K. Johnson, Salinas, CA

How do you do research for your books?

I have been known to try, use or do whatever it is I am writing about. My guess is if I was an actor, one might say I was a “method actor.” So for me, what works best is “method writing.” I want to know as much as humanly possible about what it is I am writing about. Therefore, I will dig as deep into a character’s life or subject as I can.

What types of books do you like to read? Who are your favorite authors?

I read anything! In fact, I had a friend who once said if she sat a cereal box in front of me, I would read it. Therefore, my personal library is filled with many genres and many authors.
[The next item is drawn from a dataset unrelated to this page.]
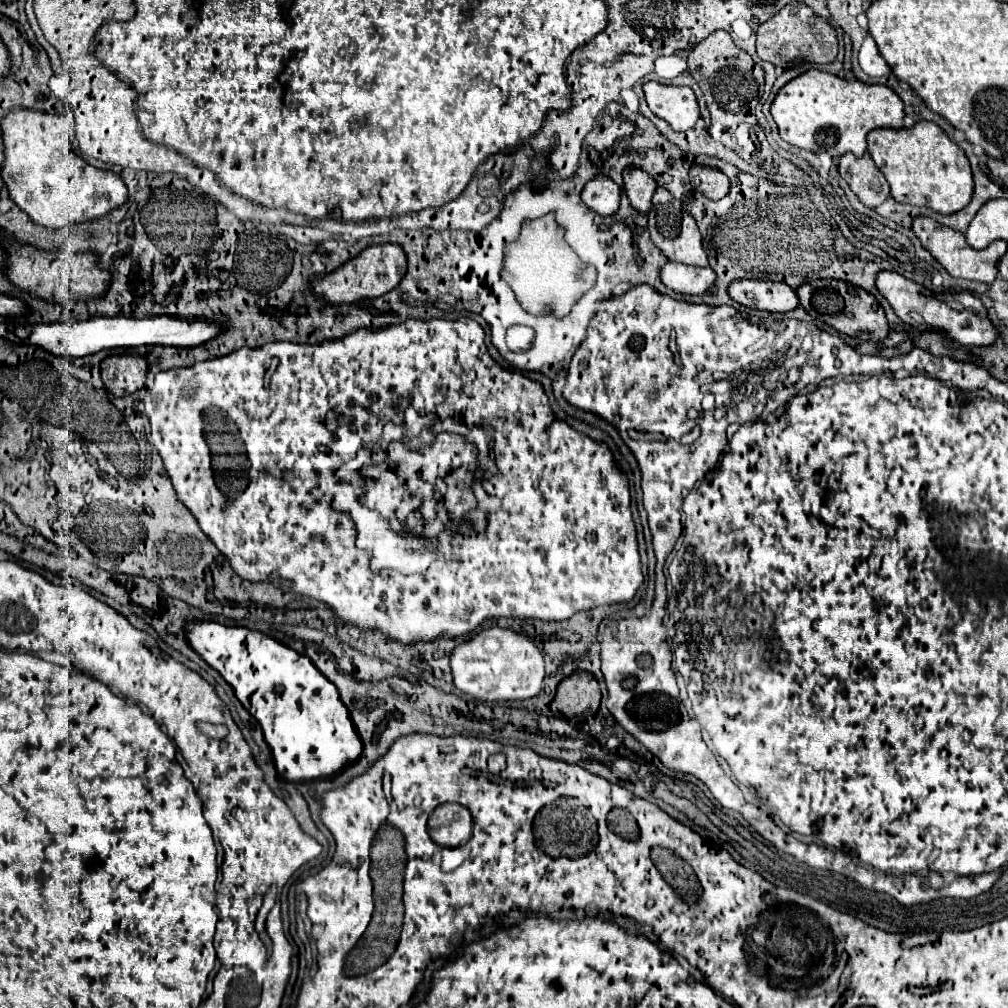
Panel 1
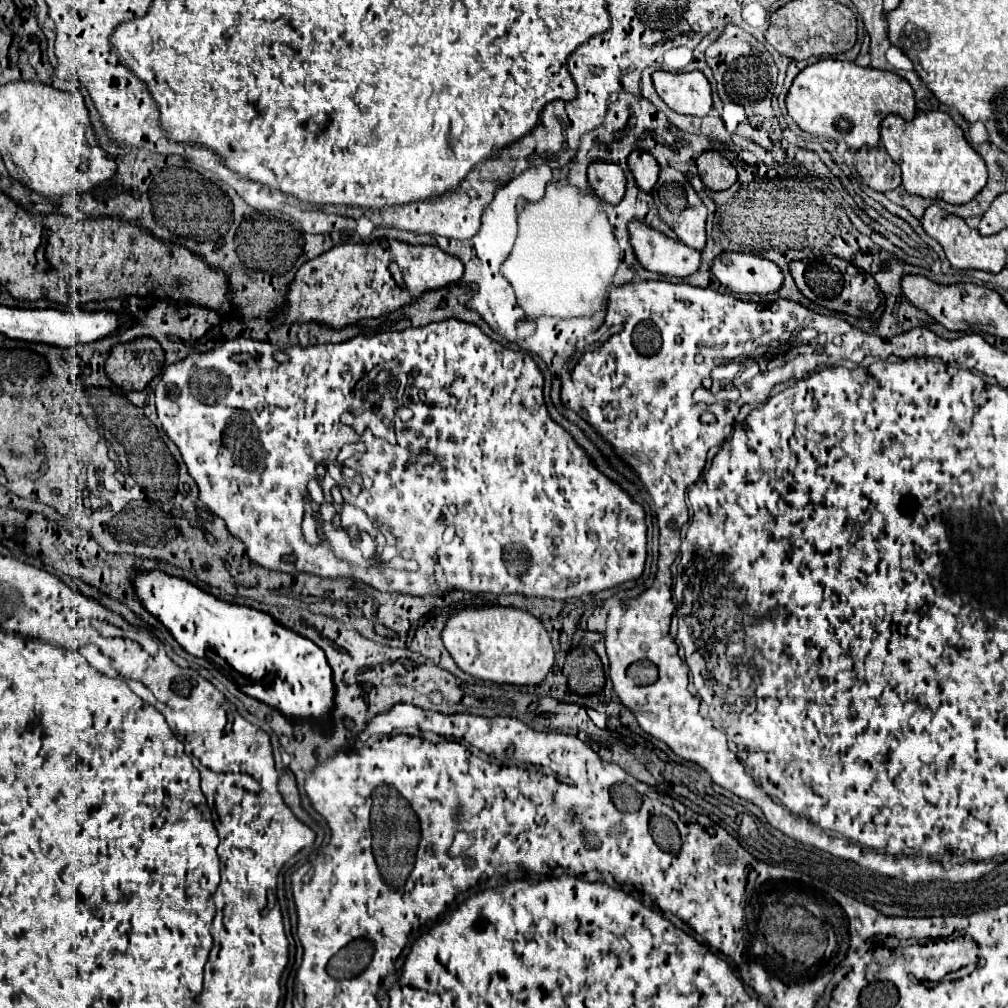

Some of my favorite authors are:

Paul Gray
Gary Provost
Joseph Wambaugh
Nelson DeMille
Dan Brown
Malcolm Gladwell
Michael Shaara
Jeff Shaara

Are you working on your next book?

Yes, I always have several projects on my desk, not just one.

What can you tell us about it?

It is a non-fiction book titled Until The End of Time, and another book in the Sleepytown Beagle series. I have also been working on a children’s animated screenplay called Hero.

What is the best advice you could give other writers about writing or publishing?

Create a place and time to do your writing each day. I have found early in the morning is my best time to create; later in the day I do rewrites.

One of the worst things a young writer can do is to say someday, I’ll write. Follow your dream and heart. Start writing and never stop.

What are you doing to promote your latest book?

I do a lot of radio shows and talks. I try to connect with my readers and make myself available to them as much as possible.

Where can readers learn more about you and your book?

Facebook: http://www.facebook.com/pages/Timothy-Glass/146746625258?ref=ts
Twitter: http://twitter.com/timothyglass/
Amazon (Timothy Glass)
Amazon (T. Faron)

Comments

  1. Shirley Drissel says

    Tim’s Sleepytown Beagle series is great for kids of any age. I enjoy reading them with my grandchildren.
    Just this Side of Heaven helped us to deal with the passing of Paul’s sister. Tim suggested we go back & read about The Dash & we have been sharing that with people who are dealing with death.
    Both Just this Side of Heaven & Postcards pull you right into the story. Can’t wait to read more of Tim’s books.

  2. Linda Bulger says

    A friend who knows what I love in books recommended “Just This Side of Heaven” to me and I was pulled right in by Tim’s great compassionate heart and wonderful writing. “Postcards,” again, took me into a world where love and strength of character shape the story. The world needs more books from Tim Glass.